Stored records –
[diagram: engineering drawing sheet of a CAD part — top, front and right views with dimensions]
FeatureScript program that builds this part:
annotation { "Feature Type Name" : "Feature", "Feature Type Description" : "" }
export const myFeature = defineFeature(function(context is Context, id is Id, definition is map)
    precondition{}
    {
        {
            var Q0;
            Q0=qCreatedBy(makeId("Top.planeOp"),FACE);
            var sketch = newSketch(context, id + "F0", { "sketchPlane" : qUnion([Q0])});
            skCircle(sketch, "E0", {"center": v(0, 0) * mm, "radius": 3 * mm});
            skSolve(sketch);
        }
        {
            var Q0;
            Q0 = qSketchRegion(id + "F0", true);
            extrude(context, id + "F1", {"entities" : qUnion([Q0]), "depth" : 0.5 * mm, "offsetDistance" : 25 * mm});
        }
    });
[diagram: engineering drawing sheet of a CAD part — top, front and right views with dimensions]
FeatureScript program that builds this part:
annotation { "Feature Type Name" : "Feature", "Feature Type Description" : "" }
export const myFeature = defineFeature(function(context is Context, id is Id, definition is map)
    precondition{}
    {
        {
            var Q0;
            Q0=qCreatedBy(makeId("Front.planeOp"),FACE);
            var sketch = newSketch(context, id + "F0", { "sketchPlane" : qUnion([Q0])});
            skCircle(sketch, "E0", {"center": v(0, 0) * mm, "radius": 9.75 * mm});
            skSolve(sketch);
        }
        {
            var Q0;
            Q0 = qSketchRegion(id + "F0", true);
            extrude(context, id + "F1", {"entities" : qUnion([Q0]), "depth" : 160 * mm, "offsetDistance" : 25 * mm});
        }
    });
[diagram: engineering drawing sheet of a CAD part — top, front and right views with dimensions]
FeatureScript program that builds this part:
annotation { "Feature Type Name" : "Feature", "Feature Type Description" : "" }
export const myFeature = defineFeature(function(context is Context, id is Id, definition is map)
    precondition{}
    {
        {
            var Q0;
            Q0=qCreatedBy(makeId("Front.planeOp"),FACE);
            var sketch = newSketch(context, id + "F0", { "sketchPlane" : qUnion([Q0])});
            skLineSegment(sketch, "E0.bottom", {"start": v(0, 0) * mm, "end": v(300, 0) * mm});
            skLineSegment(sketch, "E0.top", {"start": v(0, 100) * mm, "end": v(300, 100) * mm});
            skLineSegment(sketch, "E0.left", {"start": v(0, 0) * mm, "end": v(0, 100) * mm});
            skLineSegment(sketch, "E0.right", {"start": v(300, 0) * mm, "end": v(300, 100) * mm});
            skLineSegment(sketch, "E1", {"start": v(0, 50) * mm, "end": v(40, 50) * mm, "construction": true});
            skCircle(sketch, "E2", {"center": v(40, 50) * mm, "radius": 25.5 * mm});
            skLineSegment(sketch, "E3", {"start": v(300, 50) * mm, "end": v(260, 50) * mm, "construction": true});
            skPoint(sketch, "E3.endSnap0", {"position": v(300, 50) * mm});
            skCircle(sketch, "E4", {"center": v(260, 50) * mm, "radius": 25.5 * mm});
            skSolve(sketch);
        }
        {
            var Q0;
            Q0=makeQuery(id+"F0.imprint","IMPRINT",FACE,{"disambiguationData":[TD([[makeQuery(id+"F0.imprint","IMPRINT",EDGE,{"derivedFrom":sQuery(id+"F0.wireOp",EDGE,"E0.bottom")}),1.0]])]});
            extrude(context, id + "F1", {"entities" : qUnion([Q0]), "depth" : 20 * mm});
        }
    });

Given request – Pick out every line in the records above that contains the string "radius", treating uppercase and lowercase letters as different.

Task response –
            skCircle(sketch, "E0", {"center": v(0, 0) * mm, "radius": 3 * mm});
            skCircle(sketch, "E0", {"center": v(0, 0) * mm, "radius": 9.75 * mm});
            skCircle(sketch, "E2", {"center": v(40, 50) * mm, "radius": 25.5 * mm});
            skCircle(sketch, "E4", {"center": v(260, 50) * mm, "radius": 25.5 * mm});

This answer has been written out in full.